There are some known restrictions for Chaos Operator deployed on kind and minikube clusters:

  • All network-related chaos is not supported for kind cluster.

    Chaos Operator uses docker pkg to transform between container id and pid, which is necessary to find network namespace for pods.Kind uses containerd as Introducing Container Runtime Interface (CRI) runtime and it's not supported in our implementation yet.

  • netem chaos is not supported for minikube clusters.

    In minikube, the default virtual machine driver's image doesn't contain the sch_netem kernel module. You can use none driver (if your host is Linux with the sch_netem kernel module loaded) to try these chaos actions on minikube or build an image with sch_netem by yourself.

Deploy target cluster

After Chaos Mesh is deployed, we can deploy the target cluster to be tested, or where we want to inject faults. For illustration purposes, we use TiDB as our sample cluster.

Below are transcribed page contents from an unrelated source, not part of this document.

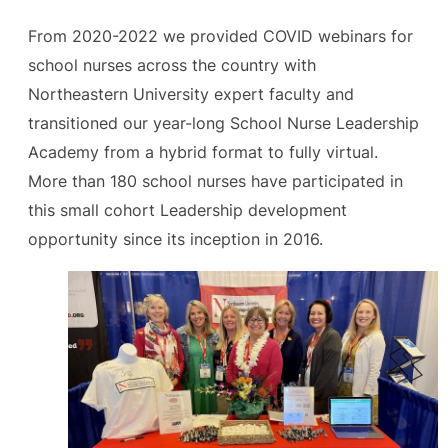
From 2020-2022 we provided COVID webinars for
school nurses across the country with
Northeastern University expert faculty and
transitioned our year-long School Nurse Leadership
Academy from a hybrid format to fully virtual.
More than 180 school nurses have participated in
this small cohort Leadership development
opportunity since its inception in 2016.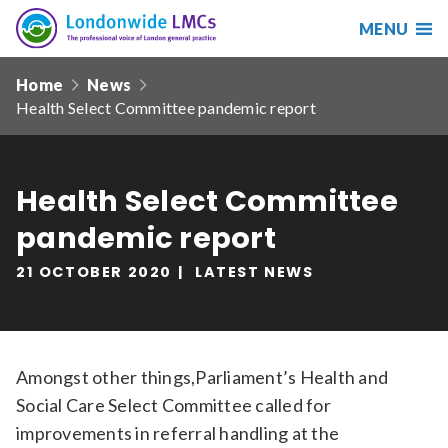
MENU
Search
Londonwide
Responsive
LMCs
Home
News
nav
Health Select Committee pandemic report
Search
our
site
Search
Reset
Health Select Committee
pandemic report
Date from
21 OCTOBER 2020
LATEST NEWS
Date to
Amongst other things,Parliament’s Health and
Social Care Select Committee called for
Sort by
improvements in referral handling at the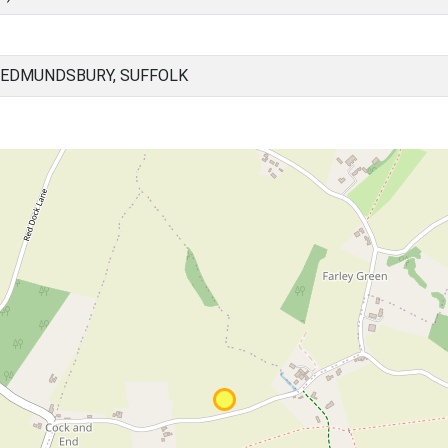
 EDMUNDSBURY, SUFFOLK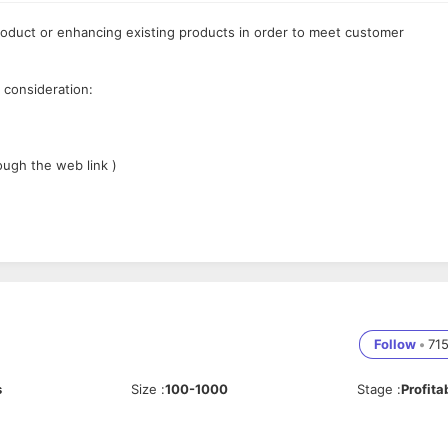
oduct or enhancing existing products in order to meet customer
 consideration:
ough the web link )
te software solutions
tions
Follow
•
71
s
Size
:
100-1000
Stage
:
Profita
sign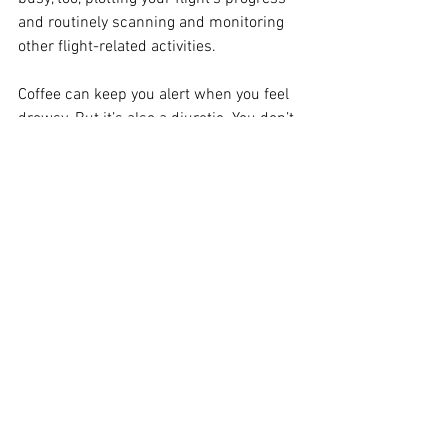
and routinely scanning and monitoring 
other flight-related activities.
Coffee can keep you alert when you feel 
drowsy. But it’s also a diuretic. You don’t 
want to get too dehydrated when you’re 
flying: that can accelerate the onset of 
drowsiness. And if combined with a low-
humidity cockpit, your susceptibility to 
dehydration can become even higher.
Staying alert while piloting your airplane 
is common sense. However, busy 
lifestyles can wear down even the most 
cautious and prepared of pilots. Quite 
simply, the key to combatting fatigue is 
sleep. It’s the best measure to counter 
cockpit drowsiness. Without the proper 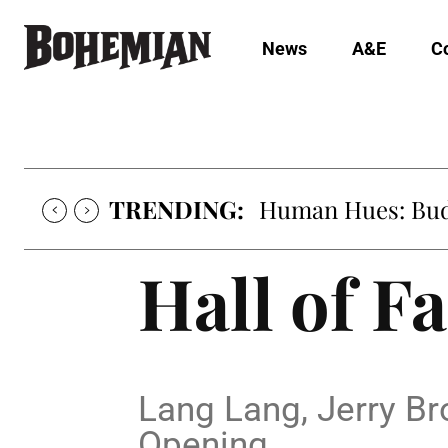
News
A&E
C
TRENDING:
Human Hues: Bud 
Hall of F
Lang Lang, Jerry B
Opening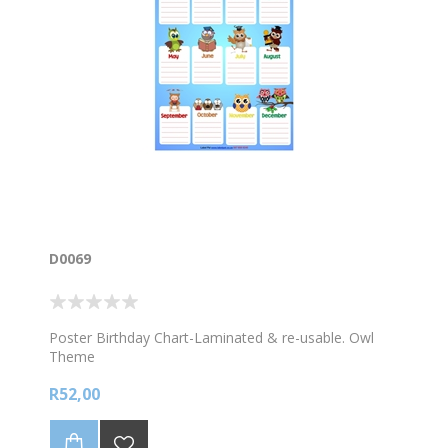
D0069
Poster Birthday Chart-Laminated & re-usable. Owl
Theme
R52,00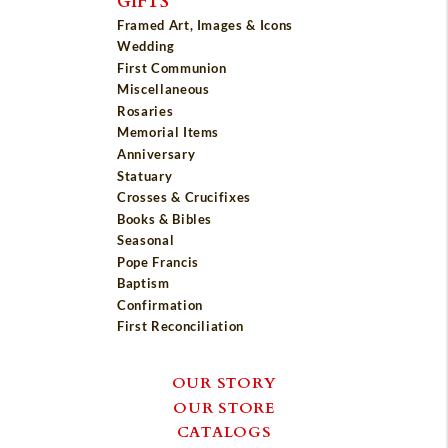
GIFTS
Framed Art, Images & Icons
Wedding
First Communion
Miscellaneous
Rosaries
Memorial Items
Anniversary
Statuary
Crosses & Crucifixes
Books & Bibles
Seasonal
Pope Francis
Baptism
Confirmation
First Reconciliation
OUR STORY
OUR STORE
CATALOGS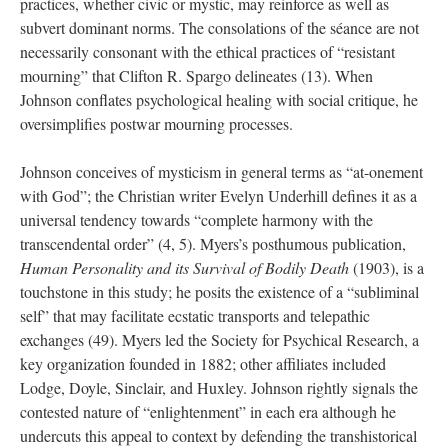
practices, whether civic or mystic, may reinforce as well as
subvert dominant norms. The consolations of the séance are not
necessarily consonant with the ethical practices of “resistant
mourning” that Clifton R. Spargo delineates (13). When
Johnson conflates psychological healing with social critique, he
oversimplifies postwar mourning processes.
Johnson conceives of mysticism in general terms as “at-onement
with God”; the Christian writer Evelyn Underhill defines it as a
universal tendency towards “complete harmony with the
transcendental order” (4, 5). Myers’s posthumous publication,
Human Personality and its Survival of Bodily Death
(1903), is a
touchstone in this study; he posits the existence of a “subliminal
self” that may facilitate ecstatic transports and telepathic
exchanges (49). Myers led the Society for Psychical Research, a
key organization founded in 1882; other affiliates included
Lodge, Doyle, Sinclair, and Huxley. Johnson rightly signals the
contested nature of “enlightenment” in each era although he
undercuts this appeal to context by defending the transhistorical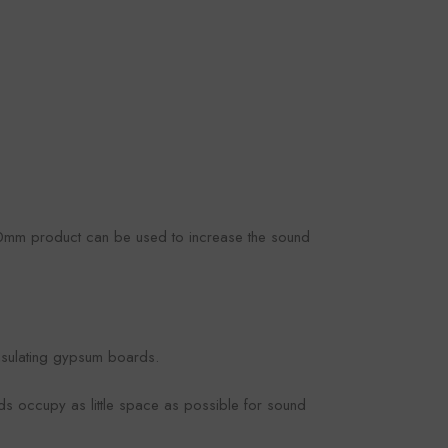
50mm product can be used to increase the sound
insulating gypsum boards.
ds occupy as little space as possible for sound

You can follow the instructions in the following two documents to deploy a TiDB cluster:

Define chaos experiment config file

In this sample experiment config file, we will define a chaos experiment to kill one tikv pod randomly:

apiVersion: pingcap.com/v1alpha1 kind: PodChaos metadata: name: pod-failure-example namespace: chaos-testing spec: action: pod-failure # the specific chaos action to inject; supported actions: pod-kill/pod-failure mode: one # the mode to run chaos action; supported mode are one/all/fixed/fixed-percent/random-max-percent duration: "60s" # duration for the injected chaos experiment selector: # pods where to inject chaos actions namespaces: - tidb-cluster-demo labelSelectors: "app.kubernetes.io/component": "tikv" scheduler: #defines scheduler rules for the running time of the chaos experiments about pods. cron: "@every 5m"

Create a chaos experiment

kubectl apply -f pod-failure-example.yaml kubectl get podchaos --namespace=chaos-testing

You can see the QPS performance affected by the chaos experiment from TiDB Grafana dashboard:

tikv-pod-failure

Update a chaos experiment

vim pod-failure-example.yaml # modify pod-failure-example.yaml to what you want kubectl apply -f pod-failure-example.yaml

Delete a chaos experiment

kubectl delete -f pod-failure-example.yaml

Warch your chaos experiments in Dashboard

Chaos Dashboard is currently only available for TiDB clusters. Stay tuned for more supports or join us in making it happen.

Note:

Make sure you have used the option to deploy Chaos Mesh with Chaos Dashboard. If Chaos Dashboard wasn't installed in your Chaos Mesh, you need to install it by upgrading Chaos Mesh:

helm upgrade chaos-mesh helm/chaos-mesh --namespace=chaos-testing --set dashboard.create=true

A typical way to access it is to use kubectl port-forward

kubectl port-forward -n chaos-testing svc/chaos-dashboard 8080:80

Then you can access http://localhost:8080 in browser.

Roadmap

License

Chaos Mesh is licensed under the Apache License, Version 2.0. See LICENSE for the full license text.